▶ **Problem requirements**
In your copy of the data, include no pictures and alter nothing else.

▶ **The data**
****
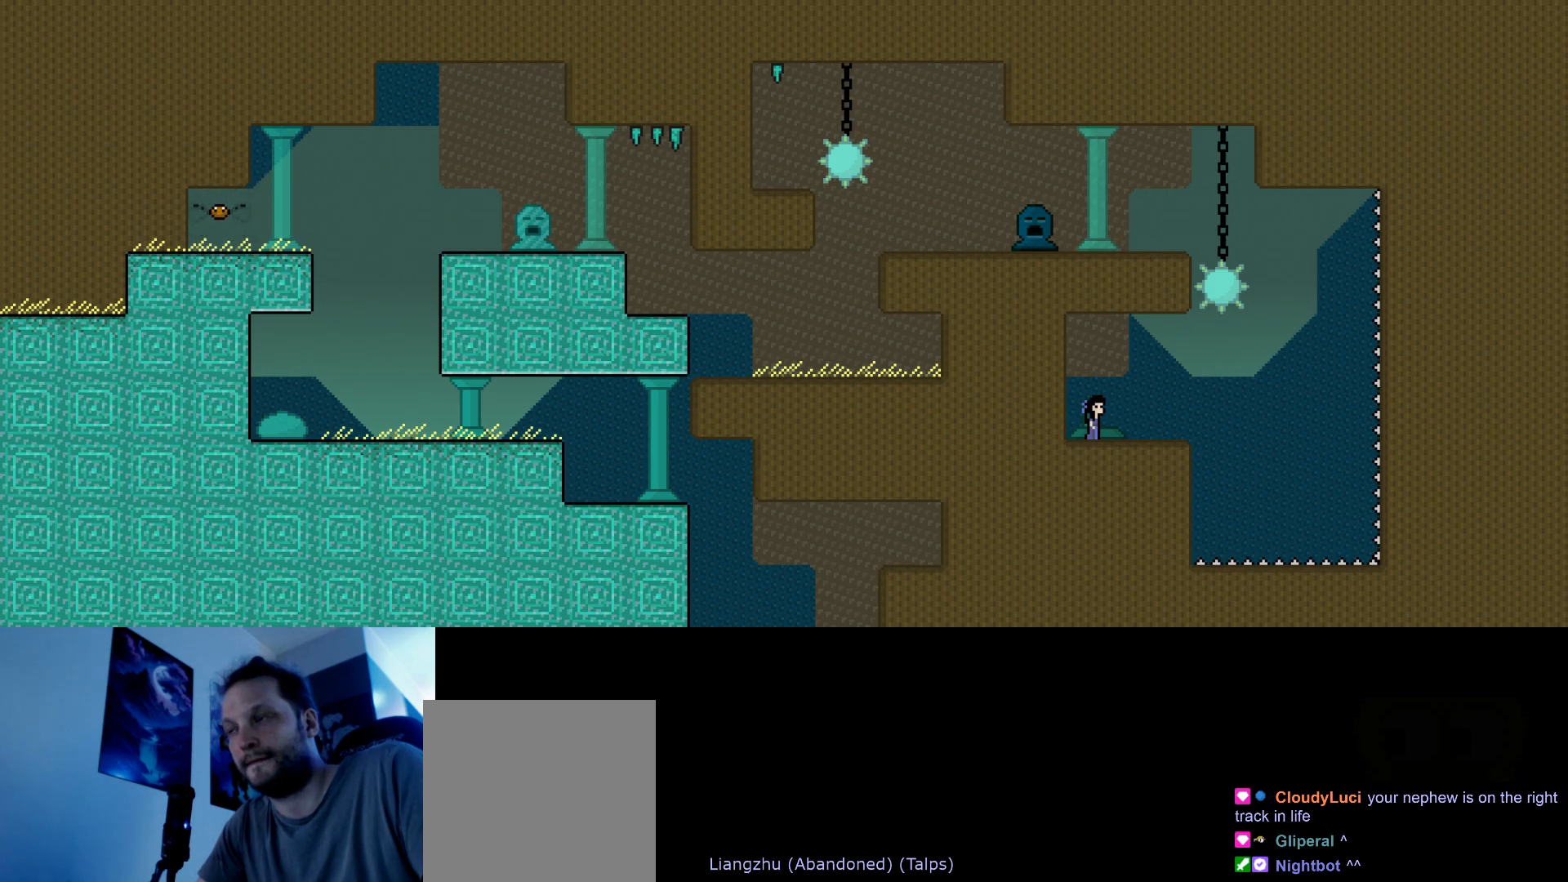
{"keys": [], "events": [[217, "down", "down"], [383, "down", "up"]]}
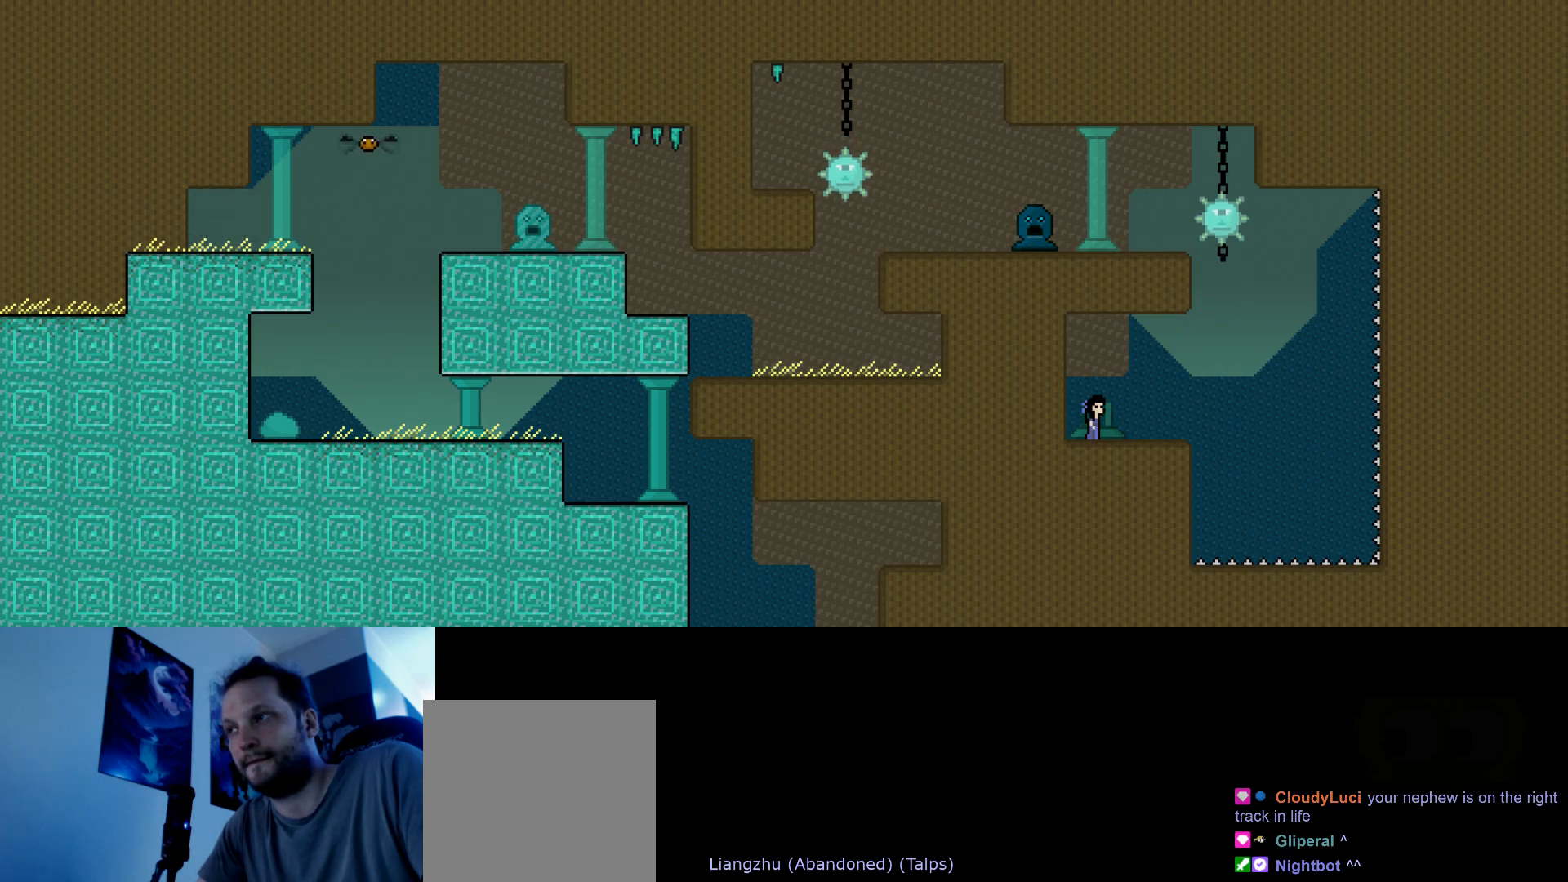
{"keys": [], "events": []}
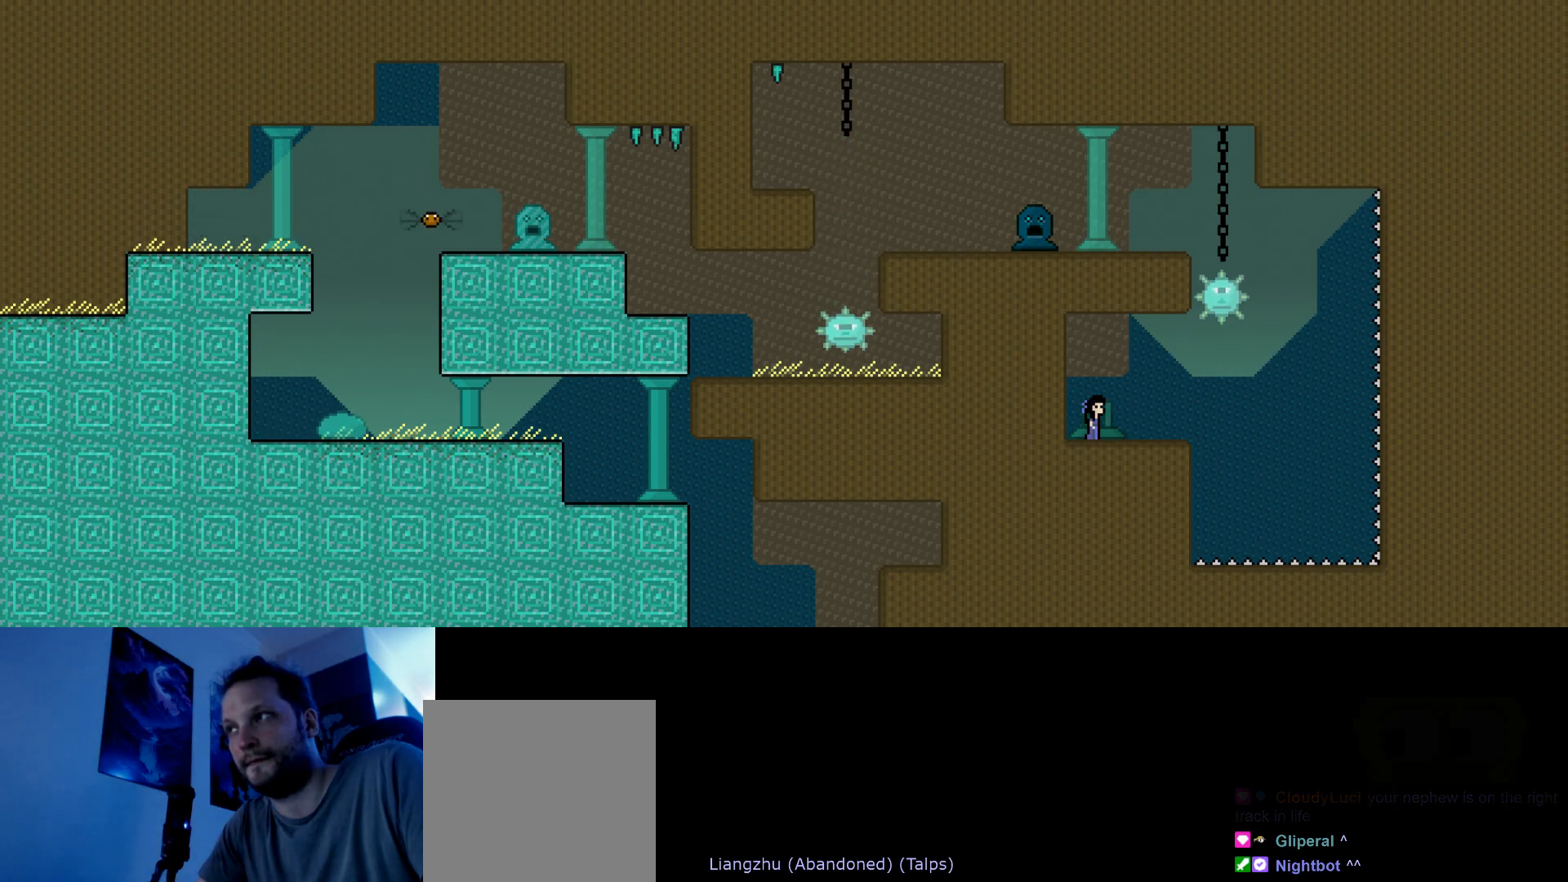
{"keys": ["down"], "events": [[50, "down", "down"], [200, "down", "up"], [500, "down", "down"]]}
****
▶ **Task solution**
{"keys": [], "events": [[217, "down", "down"], [383, "down", "up"]]}
{"keys": [], "events": []}
{"keys": ["down"], "events": [[50, "down", "down"], [200, "down", "up"], [500, "down", "down"]]}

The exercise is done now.